(Plain-text document sources)
-- Opening Marker --

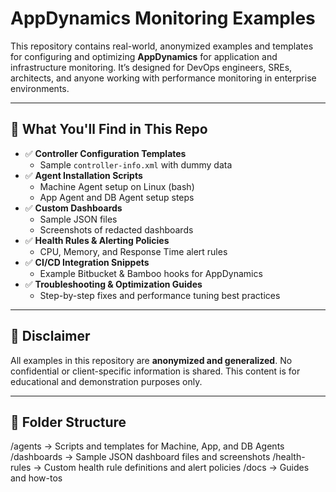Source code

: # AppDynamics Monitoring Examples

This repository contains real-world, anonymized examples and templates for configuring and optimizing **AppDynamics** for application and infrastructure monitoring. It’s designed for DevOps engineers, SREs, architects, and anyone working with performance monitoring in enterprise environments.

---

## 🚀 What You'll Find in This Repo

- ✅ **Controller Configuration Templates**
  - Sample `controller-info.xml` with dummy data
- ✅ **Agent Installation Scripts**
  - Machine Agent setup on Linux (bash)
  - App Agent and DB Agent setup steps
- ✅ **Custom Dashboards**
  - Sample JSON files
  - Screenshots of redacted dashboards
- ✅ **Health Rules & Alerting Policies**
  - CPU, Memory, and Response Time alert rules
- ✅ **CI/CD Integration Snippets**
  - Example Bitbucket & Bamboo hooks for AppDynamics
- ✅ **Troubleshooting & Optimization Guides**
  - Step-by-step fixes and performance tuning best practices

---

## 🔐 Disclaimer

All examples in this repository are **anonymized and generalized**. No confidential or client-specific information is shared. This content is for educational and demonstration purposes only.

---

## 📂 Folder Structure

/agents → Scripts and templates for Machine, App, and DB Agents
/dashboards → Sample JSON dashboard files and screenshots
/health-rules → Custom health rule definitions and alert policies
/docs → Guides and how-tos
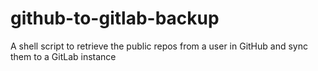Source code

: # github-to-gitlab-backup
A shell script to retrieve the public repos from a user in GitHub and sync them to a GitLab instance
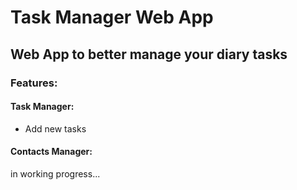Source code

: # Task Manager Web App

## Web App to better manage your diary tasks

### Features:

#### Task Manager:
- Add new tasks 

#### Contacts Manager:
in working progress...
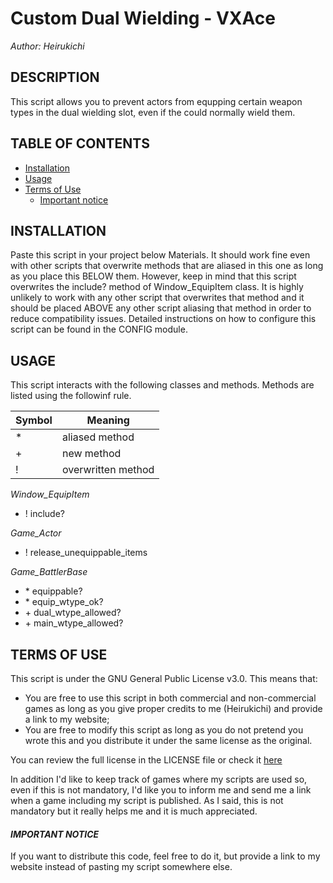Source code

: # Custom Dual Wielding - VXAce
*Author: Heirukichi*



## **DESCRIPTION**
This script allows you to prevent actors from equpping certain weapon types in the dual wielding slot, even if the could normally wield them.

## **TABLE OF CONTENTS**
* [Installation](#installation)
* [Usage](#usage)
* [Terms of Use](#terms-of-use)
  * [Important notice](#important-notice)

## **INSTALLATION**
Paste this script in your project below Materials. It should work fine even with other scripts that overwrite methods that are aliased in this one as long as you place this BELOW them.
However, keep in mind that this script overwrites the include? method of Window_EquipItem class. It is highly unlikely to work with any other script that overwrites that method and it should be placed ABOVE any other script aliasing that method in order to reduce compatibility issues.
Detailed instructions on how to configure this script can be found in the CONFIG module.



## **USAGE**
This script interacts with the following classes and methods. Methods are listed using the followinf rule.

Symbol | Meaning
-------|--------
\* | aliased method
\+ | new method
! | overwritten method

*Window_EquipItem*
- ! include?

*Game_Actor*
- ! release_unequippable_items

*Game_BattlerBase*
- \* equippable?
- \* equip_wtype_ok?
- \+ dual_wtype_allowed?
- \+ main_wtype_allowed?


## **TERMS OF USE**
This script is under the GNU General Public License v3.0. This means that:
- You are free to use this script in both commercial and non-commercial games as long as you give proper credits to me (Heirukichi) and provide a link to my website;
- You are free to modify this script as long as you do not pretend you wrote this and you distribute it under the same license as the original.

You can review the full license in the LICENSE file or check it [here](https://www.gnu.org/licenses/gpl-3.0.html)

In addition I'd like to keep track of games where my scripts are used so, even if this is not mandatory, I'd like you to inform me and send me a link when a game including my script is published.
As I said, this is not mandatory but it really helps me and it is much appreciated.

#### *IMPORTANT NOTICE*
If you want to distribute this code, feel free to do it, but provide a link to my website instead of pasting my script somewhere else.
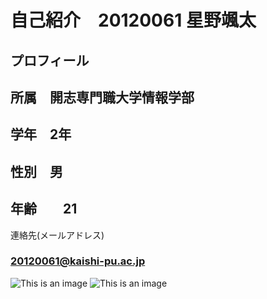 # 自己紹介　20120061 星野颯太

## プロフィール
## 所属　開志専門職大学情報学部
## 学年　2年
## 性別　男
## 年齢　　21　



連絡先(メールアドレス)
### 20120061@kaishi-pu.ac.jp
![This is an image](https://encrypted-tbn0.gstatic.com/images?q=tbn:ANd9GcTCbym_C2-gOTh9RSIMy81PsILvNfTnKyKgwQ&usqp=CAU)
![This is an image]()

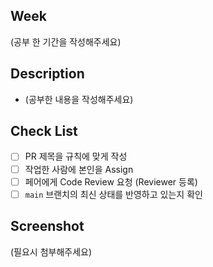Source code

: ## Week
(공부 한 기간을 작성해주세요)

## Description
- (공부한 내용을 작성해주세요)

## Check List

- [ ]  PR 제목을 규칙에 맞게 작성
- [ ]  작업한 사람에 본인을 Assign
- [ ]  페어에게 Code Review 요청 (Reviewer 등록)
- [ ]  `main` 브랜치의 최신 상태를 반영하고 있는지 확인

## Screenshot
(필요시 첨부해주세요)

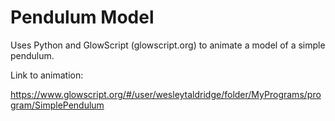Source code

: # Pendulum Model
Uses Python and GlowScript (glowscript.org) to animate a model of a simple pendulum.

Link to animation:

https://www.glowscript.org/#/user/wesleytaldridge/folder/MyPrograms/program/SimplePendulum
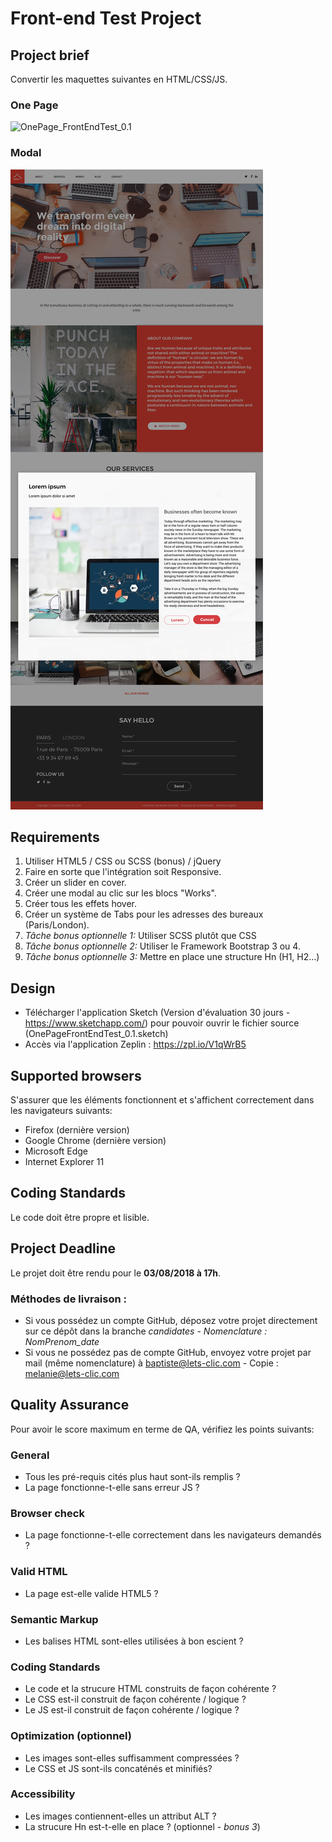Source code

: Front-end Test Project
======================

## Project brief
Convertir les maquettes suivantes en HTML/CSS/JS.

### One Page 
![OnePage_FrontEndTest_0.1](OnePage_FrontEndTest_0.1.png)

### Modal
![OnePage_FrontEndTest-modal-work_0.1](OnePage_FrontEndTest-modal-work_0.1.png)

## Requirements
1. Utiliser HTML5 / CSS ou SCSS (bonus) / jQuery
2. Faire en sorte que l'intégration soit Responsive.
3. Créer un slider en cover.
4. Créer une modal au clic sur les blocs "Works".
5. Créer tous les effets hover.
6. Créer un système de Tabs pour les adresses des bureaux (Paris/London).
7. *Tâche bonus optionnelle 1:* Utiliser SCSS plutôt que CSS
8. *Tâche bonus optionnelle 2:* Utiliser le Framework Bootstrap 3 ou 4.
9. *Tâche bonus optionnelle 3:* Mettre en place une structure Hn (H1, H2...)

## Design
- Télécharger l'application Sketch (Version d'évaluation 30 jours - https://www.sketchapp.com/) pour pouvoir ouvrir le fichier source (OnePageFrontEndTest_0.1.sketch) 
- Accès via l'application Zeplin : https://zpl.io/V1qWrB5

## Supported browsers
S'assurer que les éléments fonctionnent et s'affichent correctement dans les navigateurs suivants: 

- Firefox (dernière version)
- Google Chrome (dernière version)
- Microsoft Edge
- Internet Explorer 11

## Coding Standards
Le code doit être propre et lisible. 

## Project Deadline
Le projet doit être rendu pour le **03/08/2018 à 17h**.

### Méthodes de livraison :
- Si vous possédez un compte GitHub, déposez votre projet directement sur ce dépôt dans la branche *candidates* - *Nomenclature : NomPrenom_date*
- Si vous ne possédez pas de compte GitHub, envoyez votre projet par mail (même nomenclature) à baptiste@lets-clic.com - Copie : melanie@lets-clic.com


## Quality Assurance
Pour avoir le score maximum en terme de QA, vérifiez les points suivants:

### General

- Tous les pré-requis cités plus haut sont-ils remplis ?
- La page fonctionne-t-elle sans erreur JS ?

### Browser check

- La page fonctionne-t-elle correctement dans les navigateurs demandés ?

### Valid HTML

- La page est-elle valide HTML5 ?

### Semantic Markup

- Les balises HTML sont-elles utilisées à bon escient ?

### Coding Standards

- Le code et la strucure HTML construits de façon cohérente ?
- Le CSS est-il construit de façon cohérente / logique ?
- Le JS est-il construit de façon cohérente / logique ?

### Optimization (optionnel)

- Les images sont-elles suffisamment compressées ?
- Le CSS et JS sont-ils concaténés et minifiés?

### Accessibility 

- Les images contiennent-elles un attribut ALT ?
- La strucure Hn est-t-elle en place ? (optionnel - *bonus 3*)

-- Closing Marker --
-- Opening Marker --

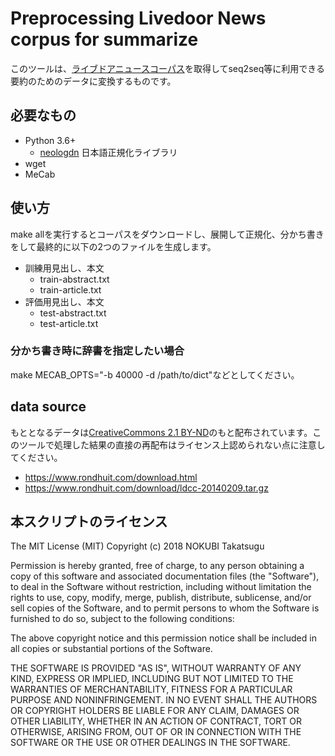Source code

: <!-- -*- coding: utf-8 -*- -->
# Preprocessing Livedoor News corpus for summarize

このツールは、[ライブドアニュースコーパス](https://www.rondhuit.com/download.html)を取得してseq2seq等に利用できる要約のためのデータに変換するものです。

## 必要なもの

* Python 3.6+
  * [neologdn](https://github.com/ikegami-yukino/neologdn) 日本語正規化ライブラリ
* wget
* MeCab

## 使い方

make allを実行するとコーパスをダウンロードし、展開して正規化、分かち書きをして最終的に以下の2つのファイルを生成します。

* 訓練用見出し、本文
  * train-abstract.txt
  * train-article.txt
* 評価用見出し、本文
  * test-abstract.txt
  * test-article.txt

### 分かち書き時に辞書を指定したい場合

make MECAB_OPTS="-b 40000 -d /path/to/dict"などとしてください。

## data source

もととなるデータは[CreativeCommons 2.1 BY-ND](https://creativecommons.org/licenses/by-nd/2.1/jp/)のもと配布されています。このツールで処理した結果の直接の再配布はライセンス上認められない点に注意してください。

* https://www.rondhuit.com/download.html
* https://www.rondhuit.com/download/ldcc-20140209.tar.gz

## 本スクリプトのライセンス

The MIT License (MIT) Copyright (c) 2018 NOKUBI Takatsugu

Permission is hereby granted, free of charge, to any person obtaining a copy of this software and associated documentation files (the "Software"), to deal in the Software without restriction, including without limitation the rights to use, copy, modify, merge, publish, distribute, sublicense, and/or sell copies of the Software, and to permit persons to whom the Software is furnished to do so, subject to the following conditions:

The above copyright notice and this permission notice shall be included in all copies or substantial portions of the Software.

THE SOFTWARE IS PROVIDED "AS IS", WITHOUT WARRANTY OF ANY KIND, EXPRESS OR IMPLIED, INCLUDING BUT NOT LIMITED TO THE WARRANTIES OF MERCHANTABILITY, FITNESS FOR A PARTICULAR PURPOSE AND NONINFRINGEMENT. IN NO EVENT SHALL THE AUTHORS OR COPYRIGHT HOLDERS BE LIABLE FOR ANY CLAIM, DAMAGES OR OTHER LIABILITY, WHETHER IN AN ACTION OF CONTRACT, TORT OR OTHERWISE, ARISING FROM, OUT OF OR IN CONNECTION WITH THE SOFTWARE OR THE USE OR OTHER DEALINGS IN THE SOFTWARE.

-- Closing Marker --
-- Opening Marker --

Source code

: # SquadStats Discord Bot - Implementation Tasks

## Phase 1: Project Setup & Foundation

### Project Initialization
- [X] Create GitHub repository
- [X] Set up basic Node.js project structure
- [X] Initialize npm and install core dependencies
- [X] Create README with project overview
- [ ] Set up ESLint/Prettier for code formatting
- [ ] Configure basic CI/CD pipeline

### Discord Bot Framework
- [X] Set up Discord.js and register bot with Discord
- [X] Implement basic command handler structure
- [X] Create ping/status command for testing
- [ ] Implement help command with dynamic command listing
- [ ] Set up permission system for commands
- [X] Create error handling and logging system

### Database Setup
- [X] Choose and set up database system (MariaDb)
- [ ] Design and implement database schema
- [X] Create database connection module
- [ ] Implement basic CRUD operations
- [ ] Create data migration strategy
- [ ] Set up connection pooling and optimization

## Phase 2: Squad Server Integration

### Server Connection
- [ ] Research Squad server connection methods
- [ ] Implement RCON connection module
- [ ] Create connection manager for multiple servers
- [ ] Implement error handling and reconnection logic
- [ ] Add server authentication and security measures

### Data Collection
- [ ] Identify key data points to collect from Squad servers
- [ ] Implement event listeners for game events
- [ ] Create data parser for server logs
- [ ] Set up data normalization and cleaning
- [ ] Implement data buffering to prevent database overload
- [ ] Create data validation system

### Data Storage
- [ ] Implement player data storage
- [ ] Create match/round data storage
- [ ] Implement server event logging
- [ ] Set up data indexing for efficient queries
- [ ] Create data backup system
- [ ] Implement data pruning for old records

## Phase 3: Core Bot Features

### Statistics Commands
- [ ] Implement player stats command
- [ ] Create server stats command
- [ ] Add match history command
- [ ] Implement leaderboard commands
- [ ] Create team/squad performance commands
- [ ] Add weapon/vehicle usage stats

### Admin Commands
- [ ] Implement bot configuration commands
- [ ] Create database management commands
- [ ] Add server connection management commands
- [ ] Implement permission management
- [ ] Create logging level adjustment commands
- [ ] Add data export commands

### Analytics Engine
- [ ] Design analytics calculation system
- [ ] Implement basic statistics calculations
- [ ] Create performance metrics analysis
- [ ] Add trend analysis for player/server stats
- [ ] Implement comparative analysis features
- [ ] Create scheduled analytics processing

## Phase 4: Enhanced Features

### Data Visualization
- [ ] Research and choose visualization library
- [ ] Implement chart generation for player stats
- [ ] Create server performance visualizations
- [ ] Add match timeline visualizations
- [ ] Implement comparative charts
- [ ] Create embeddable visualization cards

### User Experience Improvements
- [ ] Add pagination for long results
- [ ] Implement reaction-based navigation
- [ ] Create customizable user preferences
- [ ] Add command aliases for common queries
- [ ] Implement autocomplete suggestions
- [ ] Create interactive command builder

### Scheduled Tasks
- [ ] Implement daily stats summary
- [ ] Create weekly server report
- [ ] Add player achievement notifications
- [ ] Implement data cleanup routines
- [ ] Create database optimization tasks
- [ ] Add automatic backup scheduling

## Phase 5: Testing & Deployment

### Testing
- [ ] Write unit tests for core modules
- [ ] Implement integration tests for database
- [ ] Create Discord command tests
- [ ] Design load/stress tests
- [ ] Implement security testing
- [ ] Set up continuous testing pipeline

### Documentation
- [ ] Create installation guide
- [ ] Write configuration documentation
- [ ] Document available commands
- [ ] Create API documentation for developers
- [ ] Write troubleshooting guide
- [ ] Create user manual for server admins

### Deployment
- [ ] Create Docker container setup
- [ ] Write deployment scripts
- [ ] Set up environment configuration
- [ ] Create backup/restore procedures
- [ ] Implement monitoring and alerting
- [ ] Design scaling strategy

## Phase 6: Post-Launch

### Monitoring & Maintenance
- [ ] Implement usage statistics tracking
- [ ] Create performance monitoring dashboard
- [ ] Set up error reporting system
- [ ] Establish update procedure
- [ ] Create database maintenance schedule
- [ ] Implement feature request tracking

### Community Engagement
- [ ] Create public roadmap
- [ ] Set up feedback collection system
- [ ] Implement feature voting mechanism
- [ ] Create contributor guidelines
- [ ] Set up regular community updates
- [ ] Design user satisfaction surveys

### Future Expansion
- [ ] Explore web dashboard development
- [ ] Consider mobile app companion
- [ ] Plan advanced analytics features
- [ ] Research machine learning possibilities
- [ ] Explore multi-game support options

-- Closing Marker --

Try it: Look above for the line with "in working progress..." and the line with "Paste this script". Give again exactly those two lines and all lines between them, pictures excluded.

Written solution:
in working progress...
Source code

: # Custom Dual Wielding - VXAce
*Author: Heirukichi*



## **DESCRIPTION**
This script allows you to prevent actors from equpping certain weapon types in the dual wielding slot, even if the could normally wield them.

## **TABLE OF CONTENTS**
* [Installation](#installation)
* [Usage](#usage)
* [Terms of Use](#terms-of-use)
  * [Important notice](#important-notice)

## **INSTALLATION**
Paste this script in your project below Materials. It should work fine even with other scripts that overwrite methods that are aliased in this one as long as you place this BELOW them.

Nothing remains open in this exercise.